Grinex, a cryptocurrency exchange popular with Russians avoiding sanctions, suspended operations after saying a cyber attack cost its systems approximately 1 billion rubles ($13 million).
The Kyrgyzstan-based platform disclosed the breach on its Telegram channel and issued a statement on its website. The attack demonstrated a level of coordination and technical capabilities that suggested the attackers were from an “unfriendly country” and had state support, the report said.
“The digital footprint and nature of the attack demonstrates an unprecedented level of resources and technology dedicated to groups operating in unfriendly countries,” the Grinex statement read. “According to preliminary data, this attack was coordinated with the intent to cause direct harm to Russia’s financial sovereignty.”
Grinex itself was sanctioned by the US, UK and EU last year. Officials in Washington, D.C., said the exchange, originally known as Garantex, helped users move funds around restrictions through a ruble-backed stablecoin called A7A5.

────────────────

**REQUIRED TASKS:**
(a) List each government or bloc that, according to the Grinex article, sanctioned the exchange last year.
(b) Print the portion of the Grinex article between "The Kyrgyzstan-based platform" and "the report said.", inclusive.

────────────────

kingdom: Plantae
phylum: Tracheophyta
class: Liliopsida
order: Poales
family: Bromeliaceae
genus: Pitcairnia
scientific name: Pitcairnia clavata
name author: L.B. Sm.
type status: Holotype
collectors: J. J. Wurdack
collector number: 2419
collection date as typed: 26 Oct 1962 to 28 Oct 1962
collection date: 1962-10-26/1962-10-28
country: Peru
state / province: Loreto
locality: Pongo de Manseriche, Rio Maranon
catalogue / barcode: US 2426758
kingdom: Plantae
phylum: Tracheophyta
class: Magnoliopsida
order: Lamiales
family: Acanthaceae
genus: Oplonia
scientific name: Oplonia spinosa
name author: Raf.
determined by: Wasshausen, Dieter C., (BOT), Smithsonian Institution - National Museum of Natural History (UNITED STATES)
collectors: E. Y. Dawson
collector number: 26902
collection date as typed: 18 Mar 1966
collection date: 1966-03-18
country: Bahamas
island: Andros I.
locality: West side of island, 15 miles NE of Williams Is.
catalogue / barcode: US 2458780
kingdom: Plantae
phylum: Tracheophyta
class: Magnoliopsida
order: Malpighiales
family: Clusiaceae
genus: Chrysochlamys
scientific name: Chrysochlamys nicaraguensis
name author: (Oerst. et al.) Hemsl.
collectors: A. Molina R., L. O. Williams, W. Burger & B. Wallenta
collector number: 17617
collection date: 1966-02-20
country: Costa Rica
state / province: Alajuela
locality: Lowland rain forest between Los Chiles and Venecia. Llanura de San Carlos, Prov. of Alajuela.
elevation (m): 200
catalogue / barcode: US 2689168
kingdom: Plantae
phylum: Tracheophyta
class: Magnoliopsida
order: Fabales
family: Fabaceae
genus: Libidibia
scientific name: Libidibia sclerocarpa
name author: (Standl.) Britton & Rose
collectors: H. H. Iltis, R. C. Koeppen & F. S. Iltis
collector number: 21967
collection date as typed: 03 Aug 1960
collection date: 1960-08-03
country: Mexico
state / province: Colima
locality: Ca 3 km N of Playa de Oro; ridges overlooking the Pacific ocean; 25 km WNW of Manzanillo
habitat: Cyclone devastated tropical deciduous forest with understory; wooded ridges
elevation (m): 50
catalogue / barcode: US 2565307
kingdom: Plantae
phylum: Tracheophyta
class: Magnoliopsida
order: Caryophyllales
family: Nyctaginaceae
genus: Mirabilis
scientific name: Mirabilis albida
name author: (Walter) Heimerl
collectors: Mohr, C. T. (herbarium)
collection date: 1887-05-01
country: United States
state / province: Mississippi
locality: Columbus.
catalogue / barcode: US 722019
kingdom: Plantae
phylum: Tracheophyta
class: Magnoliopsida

────────────────

**ANSWERS PROVIDED:**
(a)
- The US
- The UK
- The EU

(b)
The Kyrgyzstan-based platform disclosed the breach on its Telegram channel and issued a statement on its website. The attack demonstrated a level of coordination and technical capabilities that suggested the attackers were from an “unfriendly country” and had state support, the report said.